With Tremor and ScanScout serving 667.5 million video ads in September according to comScore, the combined entity (which will keep the Tremor brand) will be by far the largest independent video ad network (Brightroll is next up with 476.4 million), and second in the general video ad space to Hulu (794 million). According to AdAge, the company is looking to release an IPO in the next 18 months.

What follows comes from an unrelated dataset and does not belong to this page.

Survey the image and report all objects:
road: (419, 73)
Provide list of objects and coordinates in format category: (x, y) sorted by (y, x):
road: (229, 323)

“By combining the companies’ strengths, we can deliver what advertisers have told us they’re looking for and create a clear must-buy in the industry for large online video budgets,” said Bill Day, who moves from ScanScout CEO to Tremor CEO with the merger. “Tremor Media is the largest video ad network serving the most advertisers with absolutely the largest footprint of premium publishers and targeted video inventory.”

The merged entity will offer a reach of around 100 million monthly uniques. Tremor and ScanScout’s combined technology will allow targeting by demographics and time of day as well as superior analytics and optimization services.

So who is going to scoop up this new entity? Are pure-play video ad networks really going to be competitive in the near future, or will video become an arm of display? Coincidentally, comScore reports Google served less than half the video ads Tremor-ScanScout did — 242.5 million. Perhaps independent video ad networks have some more life to give.

Then again, new Tremor Executive Chairman Jason Glickman tells AdAge that both Tremor and ScanScout are profitable or near-profitable (thanks for being so straightforward, Glick!) even though they’re still investing in technology. Tremor has received $80 million in funding and its 2010 revenue is expected to be around $75 million; the 2011 estimate was $110 million before the merger. ScanScout, which has garnered $17.5 million in funding, is looking at revenue around $25 million.